First we'll add the uniform for the texture to the shader. They're referred to as sampler2D in GLSL.

const fragmentShader = `
#include <common>

uniform vec3 iResolution;
uniform float iTime;
+uniform sampler2D iChannel0;

...

Then we can load a texture like we covered here and assign the uniform's value.

+const loader = new THREE.TextureLoader();
+const texture = loader.load('resources/images/bayer.png');
+texture.minFilter = THREE.NearestFilter;
+texture.magFilter = THREE.NearestFilter;
+texture.wrapS = THREE.RepeatWrapping;
+texture.wrapT = THREE.RepeatWrapping;
const uniforms = {
  iTime: { value: 0 },
  iResolution:  { value: new THREE.Vector3() },
+  iChannel0: { value: texture },
};

So far we've been using Shadertoy shaders as they are used on Shadertoy.com, namely drawing to cover the canvas. There's no reason we need to limit it to just that use case though. The important part to remember is the functions people write on shadertoy generally just take a fragCoord input and a iResolution. fragCoord does not have to come from pixel coordinates, we could use something else like texture coordinates instead and could then use them kind of like other textures. This technique of using a function to generate textures is often called a procedural texture.

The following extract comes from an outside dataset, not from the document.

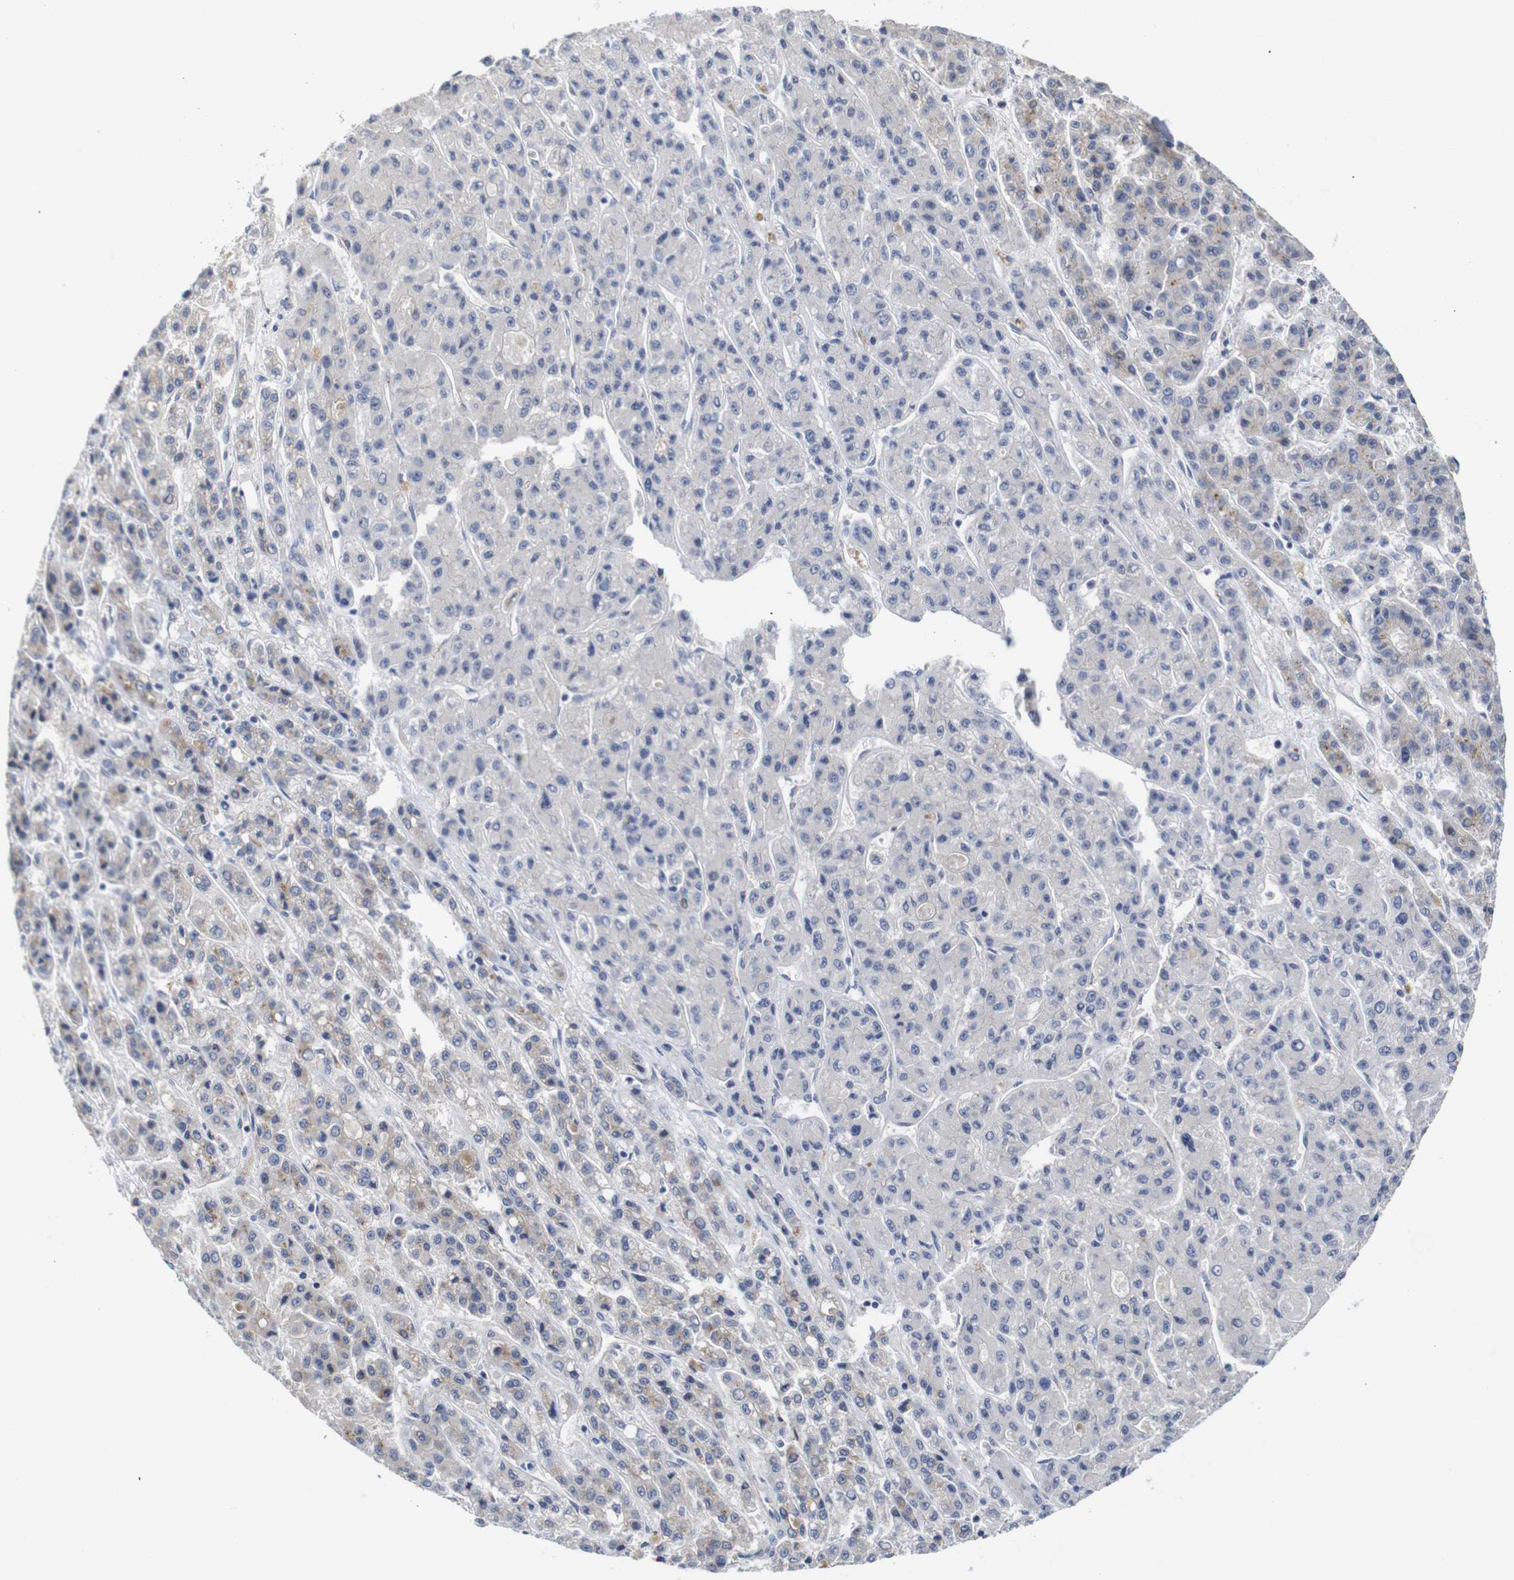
{"staining": {"intensity": "weak", "quantity": "25%-75%", "location": "cytoplasmic/membranous"}, "tissue": "liver cancer", "cell_type": "Tumor cells", "image_type": "cancer", "snomed": [{"axis": "morphology", "description": "Carcinoma, Hepatocellular, NOS"}, {"axis": "topography", "description": "Liver"}], "caption": "Liver cancer (hepatocellular carcinoma) was stained to show a protein in brown. There is low levels of weak cytoplasmic/membranous staining in about 25%-75% of tumor cells. The protein is stained brown, and the nuclei are stained in blue (DAB (3,3'-diaminobenzidine) IHC with brightfield microscopy, high magnification).", "gene": "FURIN", "patient": {"sex": "male", "age": 70}}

Let's change the shader above to do this. The simplest thing to do might be to take the texture coordinates that three.js normally supplies, multiply them by iResolution and pass that in for fragCoords.

To do that we add in a varying. A varying is a value passed from the vertex shader to the fragment shader that gets interpolated (or varied) between vertices. To use it in our fragment shader we declare it. Three.js refers to its texture coordinates as uv with the v in front meaning varying.

...

+varying vec2 vUv;

void main() {
-  mainImage(gl_FragColor, gl_FragCoord.xy);
+  mainImage(gl_FragColor, vUv * iResolution.xy);
}

Then we need to also provide our own vertex shader. Here is a fairly common minimal three.js vertex shader. Three.js declares and will provide values for uv, projectionMatrix, modelViewMatrix, and position.

const vertexShader = `
  varying vec2 vUv;
  void main() {
    vUv = uv;
    gl_Position = projectionMatrix * modelViewMatrix * vec4( position, 1.0 );
  }
`;

We need to pass the vertex shader to the ShaderMaterial

const material = new THREE.ShaderMaterial({
  vertexShader,
  fragmentShader,
  uniforms,
});

We can set the iResolution uniform value at init time since it will no longer change.

const uniforms = {
  iTime: { value: 0 },
-  iResolution:  { value: new THREE.Vector3() },
+  iResolution:  { value: new THREE.Vector3(1, 1, 1) },
  iChannel0: { value: texture },
};

and we no longer need to set it at render time

-const canvas = renderer.domElement;
-uniforms.iResolution.value.set(canvas.width, canvas.height, 1);
uniforms.iTime.value = time;

Otherwise I copied back in the original camera and code that sets up 3 rotating cubes from the article on responsiveness. The result:

I hope this at least gets you started on how to use a shadertoy shader with three.js. Again, it's important to remember that most shadertoy shaders are an interesting challenge (draw everything with a single function) rather than the recommended way to actually display things in a performant way. Still, they are amazing, impressive, beautiful, and you can learn a ton by seeing how they work.